__Exercise details__
Quote the listing below word for word, stopping after the line that contains "chandelier: present [52,19,144,107]".

════════════════════

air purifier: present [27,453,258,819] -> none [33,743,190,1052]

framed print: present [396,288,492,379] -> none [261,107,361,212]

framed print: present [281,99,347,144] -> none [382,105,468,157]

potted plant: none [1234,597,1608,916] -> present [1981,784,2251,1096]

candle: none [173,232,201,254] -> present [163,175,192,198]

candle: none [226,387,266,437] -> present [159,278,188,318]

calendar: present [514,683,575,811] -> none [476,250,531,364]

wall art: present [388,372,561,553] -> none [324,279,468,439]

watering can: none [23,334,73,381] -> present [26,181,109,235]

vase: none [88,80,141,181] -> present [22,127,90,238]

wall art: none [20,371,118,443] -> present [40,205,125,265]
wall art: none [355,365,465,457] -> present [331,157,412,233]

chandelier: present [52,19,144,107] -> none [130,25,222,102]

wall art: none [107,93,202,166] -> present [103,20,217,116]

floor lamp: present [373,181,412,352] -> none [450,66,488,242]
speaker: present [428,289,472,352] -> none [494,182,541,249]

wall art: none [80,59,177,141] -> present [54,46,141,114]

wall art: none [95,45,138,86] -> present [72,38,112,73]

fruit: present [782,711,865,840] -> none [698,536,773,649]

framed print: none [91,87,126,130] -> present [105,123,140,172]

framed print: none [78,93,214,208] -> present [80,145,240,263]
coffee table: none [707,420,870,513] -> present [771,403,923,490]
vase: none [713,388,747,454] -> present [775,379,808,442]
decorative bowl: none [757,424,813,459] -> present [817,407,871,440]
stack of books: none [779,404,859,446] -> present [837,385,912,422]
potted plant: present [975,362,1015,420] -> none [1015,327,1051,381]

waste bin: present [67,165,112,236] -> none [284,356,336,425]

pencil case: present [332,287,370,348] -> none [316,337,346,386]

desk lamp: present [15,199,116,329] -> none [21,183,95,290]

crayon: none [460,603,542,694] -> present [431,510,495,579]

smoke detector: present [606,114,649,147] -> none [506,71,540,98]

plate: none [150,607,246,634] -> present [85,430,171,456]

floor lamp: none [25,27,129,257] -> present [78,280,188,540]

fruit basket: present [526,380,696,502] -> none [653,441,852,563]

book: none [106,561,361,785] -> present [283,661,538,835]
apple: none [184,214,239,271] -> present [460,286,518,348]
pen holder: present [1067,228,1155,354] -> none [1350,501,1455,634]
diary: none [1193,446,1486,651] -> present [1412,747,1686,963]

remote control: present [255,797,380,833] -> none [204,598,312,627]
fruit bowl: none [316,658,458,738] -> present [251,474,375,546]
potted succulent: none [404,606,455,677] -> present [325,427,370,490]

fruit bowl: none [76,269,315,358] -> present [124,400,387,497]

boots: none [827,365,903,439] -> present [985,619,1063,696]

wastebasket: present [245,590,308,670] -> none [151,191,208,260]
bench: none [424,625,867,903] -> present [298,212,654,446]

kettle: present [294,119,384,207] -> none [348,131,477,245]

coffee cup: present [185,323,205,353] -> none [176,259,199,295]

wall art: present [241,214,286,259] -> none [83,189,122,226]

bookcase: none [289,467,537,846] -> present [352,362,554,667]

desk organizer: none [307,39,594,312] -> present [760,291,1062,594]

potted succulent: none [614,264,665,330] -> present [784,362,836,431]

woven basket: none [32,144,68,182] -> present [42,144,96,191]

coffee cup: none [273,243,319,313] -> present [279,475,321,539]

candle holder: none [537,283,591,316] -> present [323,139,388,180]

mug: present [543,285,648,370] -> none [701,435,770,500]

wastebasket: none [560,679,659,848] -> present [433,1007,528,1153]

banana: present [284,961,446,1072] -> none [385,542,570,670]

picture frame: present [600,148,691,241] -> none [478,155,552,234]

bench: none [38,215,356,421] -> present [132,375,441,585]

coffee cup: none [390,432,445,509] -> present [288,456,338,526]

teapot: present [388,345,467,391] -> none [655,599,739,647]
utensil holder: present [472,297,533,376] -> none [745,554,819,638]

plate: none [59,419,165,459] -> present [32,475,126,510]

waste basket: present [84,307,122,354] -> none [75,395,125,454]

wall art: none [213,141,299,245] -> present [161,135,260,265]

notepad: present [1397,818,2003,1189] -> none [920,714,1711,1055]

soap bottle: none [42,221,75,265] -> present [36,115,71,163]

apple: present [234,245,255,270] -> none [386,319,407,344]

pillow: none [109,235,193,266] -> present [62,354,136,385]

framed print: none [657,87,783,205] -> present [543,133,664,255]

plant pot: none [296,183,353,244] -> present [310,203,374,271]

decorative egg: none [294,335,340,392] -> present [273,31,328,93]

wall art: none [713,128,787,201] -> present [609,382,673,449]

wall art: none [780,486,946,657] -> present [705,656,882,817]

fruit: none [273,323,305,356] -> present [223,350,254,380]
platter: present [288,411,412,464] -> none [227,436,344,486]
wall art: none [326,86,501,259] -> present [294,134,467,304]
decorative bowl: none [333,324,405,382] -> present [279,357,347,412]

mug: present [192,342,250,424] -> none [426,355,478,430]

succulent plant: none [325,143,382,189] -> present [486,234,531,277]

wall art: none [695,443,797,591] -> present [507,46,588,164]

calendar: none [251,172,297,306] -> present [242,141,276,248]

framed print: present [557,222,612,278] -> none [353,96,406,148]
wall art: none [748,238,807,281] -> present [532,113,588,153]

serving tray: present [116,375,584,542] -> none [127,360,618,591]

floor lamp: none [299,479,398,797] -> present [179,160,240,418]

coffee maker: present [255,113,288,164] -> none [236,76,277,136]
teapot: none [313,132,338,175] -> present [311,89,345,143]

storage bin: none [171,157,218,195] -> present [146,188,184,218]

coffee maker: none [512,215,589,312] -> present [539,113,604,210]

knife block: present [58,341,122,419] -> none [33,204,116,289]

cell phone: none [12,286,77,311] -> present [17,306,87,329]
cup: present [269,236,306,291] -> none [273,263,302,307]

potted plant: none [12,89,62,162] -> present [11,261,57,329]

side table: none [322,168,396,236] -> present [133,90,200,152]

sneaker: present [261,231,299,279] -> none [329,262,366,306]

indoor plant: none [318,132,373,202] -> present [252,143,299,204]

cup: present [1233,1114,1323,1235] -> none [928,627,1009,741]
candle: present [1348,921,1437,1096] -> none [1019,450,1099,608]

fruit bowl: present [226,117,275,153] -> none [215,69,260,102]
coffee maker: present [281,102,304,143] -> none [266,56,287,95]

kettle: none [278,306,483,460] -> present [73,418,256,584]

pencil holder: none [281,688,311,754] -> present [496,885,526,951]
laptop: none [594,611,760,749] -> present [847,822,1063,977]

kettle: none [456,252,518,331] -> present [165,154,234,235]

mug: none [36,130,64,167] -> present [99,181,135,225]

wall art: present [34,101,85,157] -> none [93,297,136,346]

════════════════════

__Written reply__
air purifier: present [27,453,258,819] -> none [33,743,190,1052]

framed print: present [396,288,492,379] -> none [261,107,361,212]

framed print: present [281,99,347,144] -> none [382,105,468,157]

potted plant: none [1234,597,1608,916] -> present [1981,784,2251,1096]

candle: none [173,232,201,254] -> present [163,175,192,198]

candle: none [226,387,266,437] -> present [159,278,188,318]

calendar: present [514,683,575,811] -> none [476,250,531,364]

wall art: present [388,372,561,553] -> none [324,279,468,439]

watering can: none [23,334,73,381] -> present [26,181,109,235]

vase: none [88,80,141,181] -> present [22,127,90,238]

wall art: none [20,371,118,443] -> present [40,205,125,265]
wall art: none [355,365,465,457] -> present [331,157,412,233]

chandelier: present [52,19,144,107] -> none [130,25,222,102]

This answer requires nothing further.